Whether you bought too many boxes of mashed potatoes or too many cans of green beans, if you don’t think you’ll use them, donate them to your local soup kitchens like Casa Maria, Flagg says. If you have cooked leftovers you might not want, Casa Maria will take them, just try to make sure they’re fresh.

Not all soup kitchens will take everything so make sure you check guidelines first. Here is a list of Tucson soup kitchens and food pantries.

Feeding humans instead of bacteria

An apple in the dump can’t breathe. That’s because, for all but the top layer of trash, food waste is suffocated under tons of other garbage. The decomposition of food waste thus takes place anaerobically, without oxygen. The bacteria gnawing away on that buried apple emit methane, which slowly smokes to the surface and then into the atmosphere. 

Methane is a gas that, over a 20-year period, is about 80 times more powerful at warming the planet than carbon dioxide, according to The United Nations Environment Programme

Food waste accounts for 58% of all landfill emissions, according to the United States Environmental Protection Agency. Which is just another reason why Casa Maria volunteers do everything they can to avoid sending food to the dump.

“If stuff’s really rotten, we put it outside and people take almost all of it and feed it to chickens and pigs and whatnot or they compost it,” Flagg said. 

The very last option should be the garbage or landfill.

If your leftovers aren’t fresh enough to be donated, Bellante says it’s best to feed them to your garden. Composting lowers greenhouse gasses through aerobic decomposition, preventing the methane-producing microbes from forming because of the presence of oxygen in the process.

If you don’t have a garden or compost bin, Flagg says you should try giving them to someone who does or get in contact with local community gardens to see if they’ll take your food waste. Here’s a list of Tucson community gardens

a woman standing in front of a store
Lisette Guevara volunteers at Casa Maria with her daughter. (Credit: Teressa Enriquez)

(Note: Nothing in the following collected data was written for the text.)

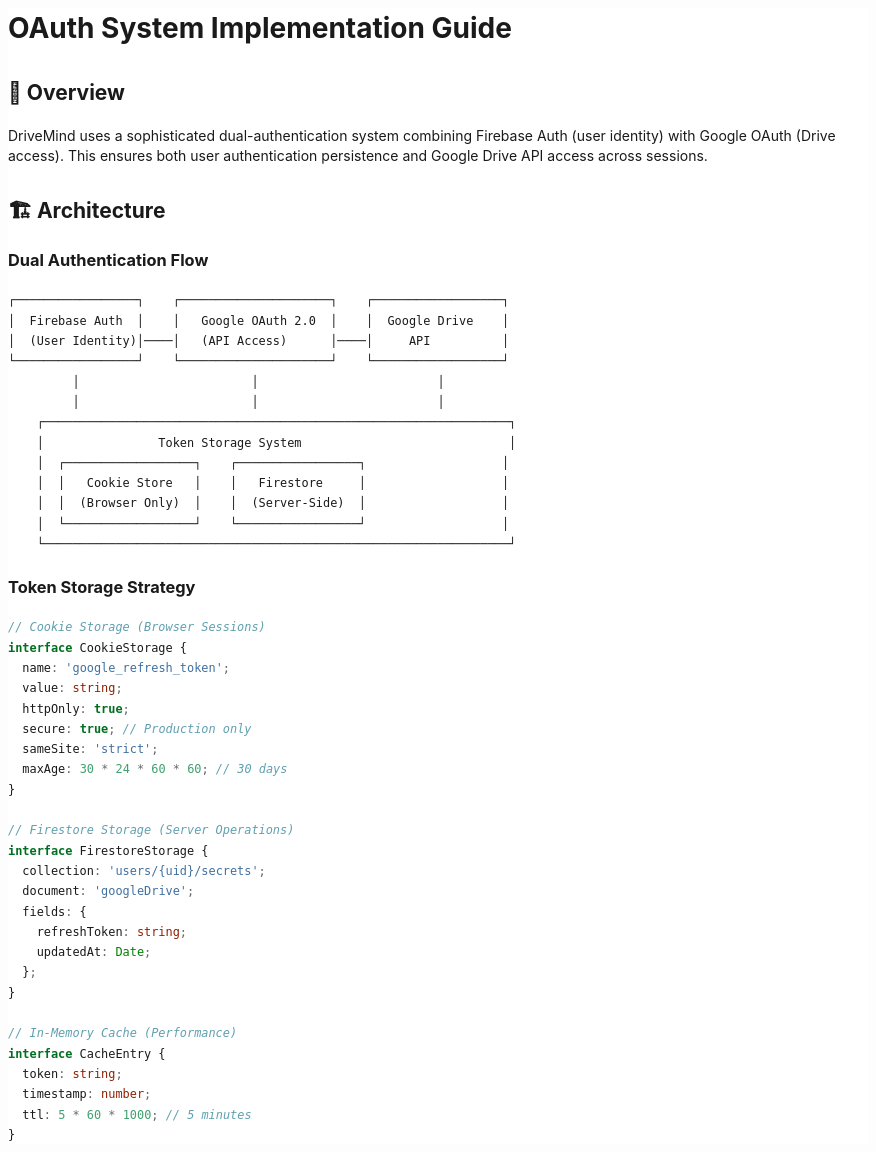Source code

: # OAuth System Implementation Guide

## 🎯 Overview
DriveMind uses a sophisticated dual-authentication system combining Firebase Auth (user identity) with Google OAuth (Drive access). This ensures both user authentication persistence and Google Drive API access across sessions.

## 🏗️ Architecture

### Dual Authentication Flow
```
┌─────────────────┐    ┌─────────────────────┐    ┌──────────────────┐
│  Firebase Auth  │    │   Google OAuth 2.0  │    │  Google Drive    │
│  (User Identity)│────│   (API Access)      │────│     API          │
└─────────────────┘    └─────────────────────┘    └──────────────────┘
         │                        │                         │
         │                        │                         │
    ┌─────────────────────────────────────────────────────────────────┐
    │                Token Storage System                             │
    │  ┌──────────────────┐    ┌─────────────────┐                   │
    │  │   Cookie Store   │    │   Firestore     │                   │
    │  │  (Browser Only)  │    │  (Server-Side)  │                   │
    │  └──────────────────┘    └─────────────────┘                   │
    └─────────────────────────────────────────────────────────────────┘
```

### Token Storage Strategy
```typescript
// Cookie Storage (Browser Sessions)
interface CookieStorage {
  name: 'google_refresh_token';
  value: string;
  httpOnly: true;
  secure: true; // Production only
  sameSite: 'strict';
  maxAge: 30 * 24 * 60 * 60; // 30 days
}

// Firestore Storage (Server Operations)
interface FirestoreStorage {
  collection: 'users/{uid}/secrets';
  document: 'googleDrive';
  fields: {
    refreshToken: string;
    updatedAt: Date;
  };
}

// In-Memory Cache (Performance)
interface CacheEntry {
  token: string;
  timestamp: number;
  ttl: 5 * 60 * 1000; // 5 minutes
}
```
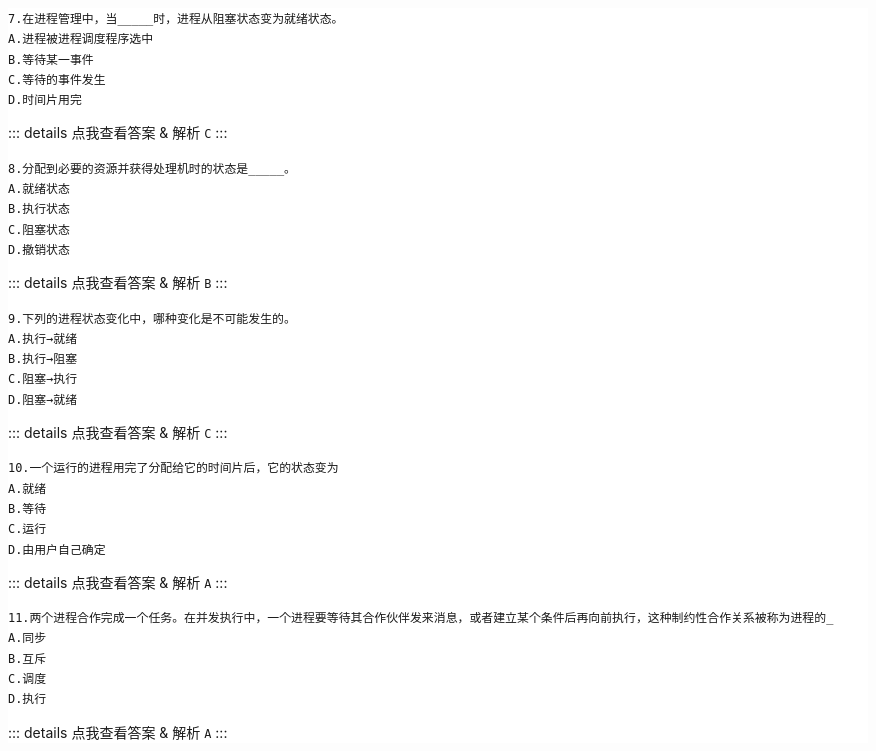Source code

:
 ```html
7.在进程管理中，当_____时，进程从阻塞状态变为就绪状态。
A.进程被进程调度程序选中
B.等待某一事件
C.等待的事件发生
D.时间片用完
```
::: details 点我查看答案 & 解析
`C`
:::

```html
8.分配到必要的资源并获得处理机时的状态是_____。
A.就绪状态
B.执行状态
C.阻塞状态
D.撤销状态
```
::: details 点我查看答案 & 解析
`B`
:::

```html
9.下列的进程状态变化中，哪种变化是不可能发生的。
A.执行→就绪
B.执行→阻塞
C.阻塞→执行
D.阻塞→就绪
```
::: details 点我查看答案 & 解析
`C`
:::

```html
10.一个运行的进程用完了分配给它的时间片后，它的状态变为
A.就绪
B.等待
C.运行
D.由用户自己确定
```
::: details 点我查看答案 & 解析
`A`
:::

```html
11.两个进程合作完成一个任务。在并发执行中，一个进程要等待其合作伙伴发来消息，或者建立某个条件后再向前执行，这种制约性合作关系被称为进程的_
A.同步
B.互斥
C.调度
D.执行
```
::: details 点我查看答案 & 解析
`A`
:::
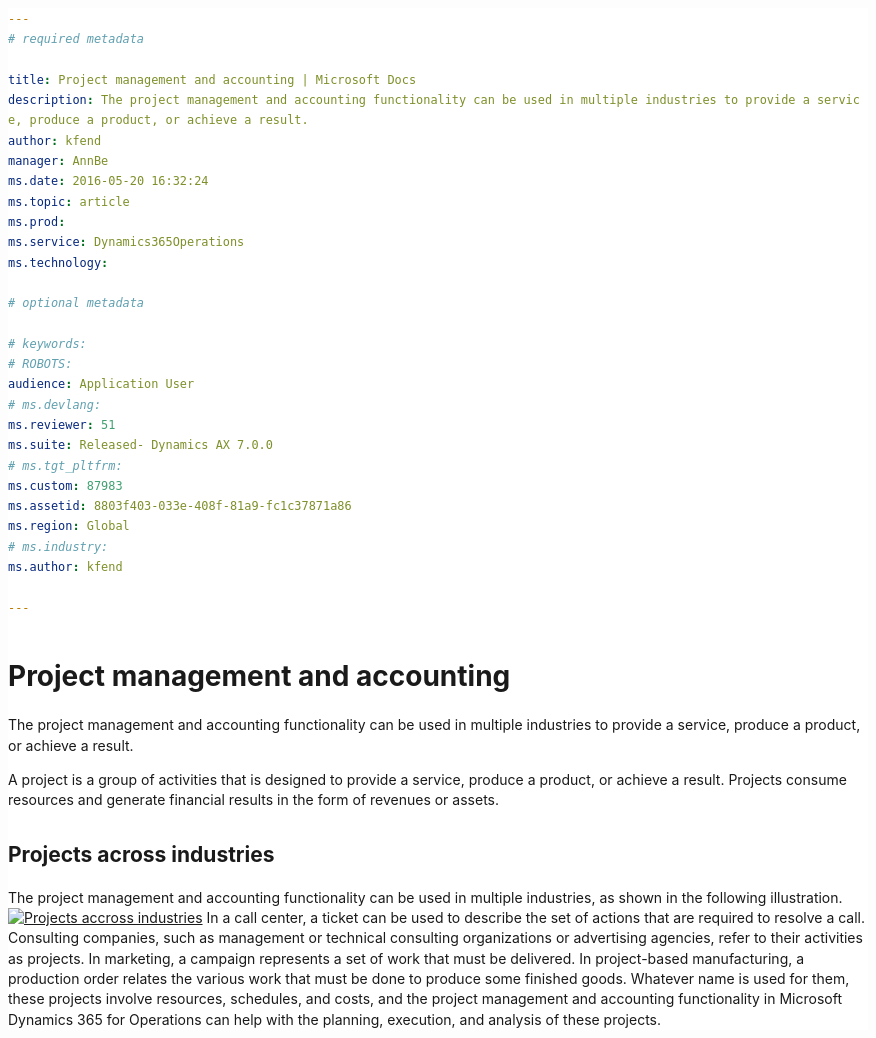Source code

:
 ```yaml
---
# required metadata

title: Project management and accounting | Microsoft Docs
description: The project management and accounting functionality can be used in multiple industries to provide a service, produce a product, or achieve a result.  
author: kfend
manager: AnnBe
ms.date: 2016-05-20 16:32:24
ms.topic: article
ms.prod: 
ms.service: Dynamics365Operations
ms.technology: 

# optional metadata

# keywords: 
# ROBOTS: 
audience: Application User
# ms.devlang: 
ms.reviewer: 51
ms.suite: Released- Dynamics AX 7.0.0
# ms.tgt_pltfrm: 
ms.custom: 87983
ms.assetid: 8803f403-033e-408f-81a9-fc1c37871a86
ms.region: Global
# ms.industry: 
ms.author: kfend

---
```


# Project management and accounting

The project management and accounting functionality can be used in multiple industries to provide a service, produce a product, or achieve a result.  

A project is a group of activities that is designed to provide a service, produce a product, or achieve a result. Projects consume resources and generate financial results in the form of revenues or assets.

## Projects across industries
The project management and accounting functionality can be used in multiple industries, as shown in the following illustration. [![Projects accross industries](./media/projects-accross-industries.jpg)](./media/projects-accross-industries.jpg) In a call center, a ticket can be used to describe the set of actions that are required to resolve a call. Consulting companies, such as management or technical consulting organizations or advertising agencies, refer to their activities as projects. In marketing, a campaign represents a set of work that must be delivered. In project-based manufacturing, a production order relates the various work that must be done to produce some finished goods. Whatever name is used for them, these projects involve resources, schedules, and costs, and the project management and accounting functionality in Microsoft Dynamics 365 for Operations can help with the planning, execution, and analysis of these projects.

Arianna Anderson separates food so her mom, Lisette, can make them into meal bags. At 12 years old, she credits both school and social media for making her aware of the impact food waste has on the world and on her community.

“You go behind anywhere — Starbucks, McDonald’s, Dunkin’ Donuts — you go into their trash and they have tons of food. Packaged or some are unpackaged, but they are good,” she says. 

Arianna’s dark hair bounces in her ponytail as she moves quickly. A can of food in each hand, she straightens up and adds. “You can donate them here. They’ll get fed to people that actually need it.”